Directions: All of the entries should be restated word for word, but without their pictures.

[Extracted information Boundary: Start]

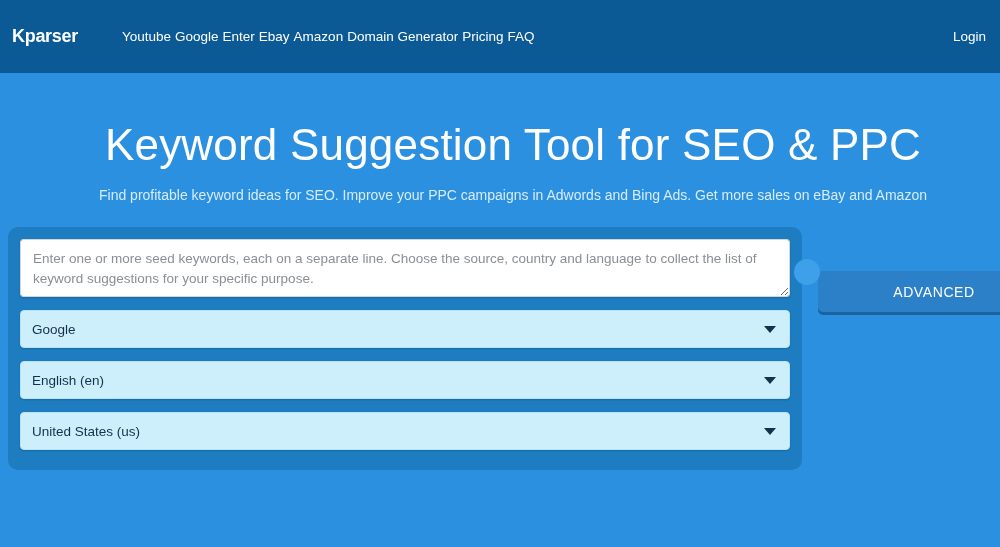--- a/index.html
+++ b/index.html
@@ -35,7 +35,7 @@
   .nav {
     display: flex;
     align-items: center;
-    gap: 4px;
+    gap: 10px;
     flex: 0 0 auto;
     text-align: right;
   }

[Extracted information Boundary: End]

Response for this exercise:
--- a/index.html
+++ b/index.html
@@ -35,7 +35,7 @@
   .nav {
     display: flex;
     align-items: center;
-    gap: 4px;
+    gap: 10px;
     flex: 0 0 auto;
     text-align: right;
   }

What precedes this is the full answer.